Ozzy Osbourne, “Crazy Train.” “The” riff from Randy Rhoads, “the” song from Ozzy Osbourne and “the” most oversaturated metal track this side of “Enter Sandman.” I got sick of it years ago, when MTV had the black and white video with Randy’s guitar flying down the track in heavy rotation, and I’ve never recovered. His recent output has been slim pickings, but there’s plenty of good stuff in the earlier Ozzy catalog to choose from instead.

Pantera, “Cemetery Gates.” It’s dark. It’s haunting. The guitar riff is fantastic. It’s also maybe the only Pantera song the average rock radio fan can name. I’d still like to hear “Cemetery Gates,” but I’d also like to hear a few more Pantera tunes (other than “Walk”) thrown into the mix every now and then, too.

Queen, “Bohemian Rhapsody.” I love this song. I really do. But since the guys in “Wayne’s World” showed up banging their heads to it in the car (a scene from the movie that I also love), we’ve been inundated with it. Give me “Stone Cold Crazy,” “Hammer to Fall” or anything off “Queen II” every now and then. (“We Will Rock You/We are the Champions” is also on the bubble.)
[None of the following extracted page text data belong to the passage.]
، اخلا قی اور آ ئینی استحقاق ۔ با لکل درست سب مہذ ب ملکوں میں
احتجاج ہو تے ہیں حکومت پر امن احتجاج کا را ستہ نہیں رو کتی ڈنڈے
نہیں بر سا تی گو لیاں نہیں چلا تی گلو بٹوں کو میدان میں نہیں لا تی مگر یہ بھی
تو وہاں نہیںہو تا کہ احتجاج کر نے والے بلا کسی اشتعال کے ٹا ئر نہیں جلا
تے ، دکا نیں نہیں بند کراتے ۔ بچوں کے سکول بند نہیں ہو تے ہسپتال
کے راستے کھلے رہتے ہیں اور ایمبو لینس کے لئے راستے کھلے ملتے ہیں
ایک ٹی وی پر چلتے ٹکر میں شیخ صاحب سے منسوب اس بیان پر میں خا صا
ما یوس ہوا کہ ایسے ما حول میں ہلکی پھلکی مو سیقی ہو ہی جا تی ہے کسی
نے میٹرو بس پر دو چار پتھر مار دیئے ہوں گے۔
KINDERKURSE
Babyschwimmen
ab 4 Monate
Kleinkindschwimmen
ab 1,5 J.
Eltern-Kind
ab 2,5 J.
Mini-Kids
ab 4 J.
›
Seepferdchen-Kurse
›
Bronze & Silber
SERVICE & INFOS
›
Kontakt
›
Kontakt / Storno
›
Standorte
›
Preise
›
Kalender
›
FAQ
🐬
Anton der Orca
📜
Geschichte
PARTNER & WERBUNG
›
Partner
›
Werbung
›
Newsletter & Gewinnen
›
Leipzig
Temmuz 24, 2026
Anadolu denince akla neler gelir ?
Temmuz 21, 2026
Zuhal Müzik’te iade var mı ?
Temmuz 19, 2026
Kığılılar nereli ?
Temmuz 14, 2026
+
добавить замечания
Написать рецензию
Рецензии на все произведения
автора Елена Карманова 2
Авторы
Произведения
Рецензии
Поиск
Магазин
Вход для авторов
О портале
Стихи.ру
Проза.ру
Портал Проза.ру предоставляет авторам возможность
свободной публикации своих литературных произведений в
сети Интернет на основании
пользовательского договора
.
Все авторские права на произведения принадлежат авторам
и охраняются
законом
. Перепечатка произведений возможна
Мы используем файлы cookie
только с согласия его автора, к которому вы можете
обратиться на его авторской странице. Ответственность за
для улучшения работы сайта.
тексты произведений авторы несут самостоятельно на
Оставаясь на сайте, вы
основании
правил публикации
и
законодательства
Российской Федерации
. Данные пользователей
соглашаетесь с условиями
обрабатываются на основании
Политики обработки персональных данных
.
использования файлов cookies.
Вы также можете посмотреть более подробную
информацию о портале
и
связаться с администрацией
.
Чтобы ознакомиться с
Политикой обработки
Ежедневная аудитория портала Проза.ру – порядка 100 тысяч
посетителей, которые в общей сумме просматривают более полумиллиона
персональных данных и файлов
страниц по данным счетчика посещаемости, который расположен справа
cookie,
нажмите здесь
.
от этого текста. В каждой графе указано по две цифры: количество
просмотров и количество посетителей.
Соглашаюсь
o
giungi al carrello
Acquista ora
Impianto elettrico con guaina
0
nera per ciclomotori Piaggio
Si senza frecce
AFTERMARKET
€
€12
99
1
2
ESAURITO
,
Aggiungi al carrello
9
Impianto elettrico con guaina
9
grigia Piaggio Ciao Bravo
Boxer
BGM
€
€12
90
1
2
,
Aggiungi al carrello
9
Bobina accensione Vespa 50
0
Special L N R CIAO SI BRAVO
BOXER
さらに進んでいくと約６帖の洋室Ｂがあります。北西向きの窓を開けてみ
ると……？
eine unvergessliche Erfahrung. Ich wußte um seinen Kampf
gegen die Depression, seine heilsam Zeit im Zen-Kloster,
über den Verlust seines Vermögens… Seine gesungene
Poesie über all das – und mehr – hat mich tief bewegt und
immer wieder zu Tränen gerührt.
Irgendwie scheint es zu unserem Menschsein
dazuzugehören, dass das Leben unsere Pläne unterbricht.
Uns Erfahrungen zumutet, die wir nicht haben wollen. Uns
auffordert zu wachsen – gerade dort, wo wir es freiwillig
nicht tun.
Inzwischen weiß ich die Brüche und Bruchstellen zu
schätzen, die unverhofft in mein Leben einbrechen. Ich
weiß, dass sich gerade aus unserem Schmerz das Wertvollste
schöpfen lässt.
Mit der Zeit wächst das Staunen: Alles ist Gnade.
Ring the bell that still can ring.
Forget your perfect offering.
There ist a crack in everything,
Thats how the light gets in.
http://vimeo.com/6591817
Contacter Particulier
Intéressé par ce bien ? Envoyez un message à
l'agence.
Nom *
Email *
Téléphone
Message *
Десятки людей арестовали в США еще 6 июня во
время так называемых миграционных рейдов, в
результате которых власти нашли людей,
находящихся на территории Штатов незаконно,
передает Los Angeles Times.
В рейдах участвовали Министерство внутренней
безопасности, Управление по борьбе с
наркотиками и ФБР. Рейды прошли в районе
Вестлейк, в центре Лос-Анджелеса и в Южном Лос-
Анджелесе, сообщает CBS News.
Van Halen – “You Really Got Me.” With all of Eddie Van Halen’s accomplishments and contributions to the world of guitar, it’s a bit ironic that the song we hear most is a cover of the three-chord Kinks classic. With or without “Eruption” in front if it, it’s time to retire this one.

2 comments:

  1. I Grudgingly have to agree with you on all of the tunes above. Metal is the Music I fell in love with in j.high-high school and I still gotta have it now 30 years later....Thanks for the list, and Thank Gorman I no longer listen to the radio.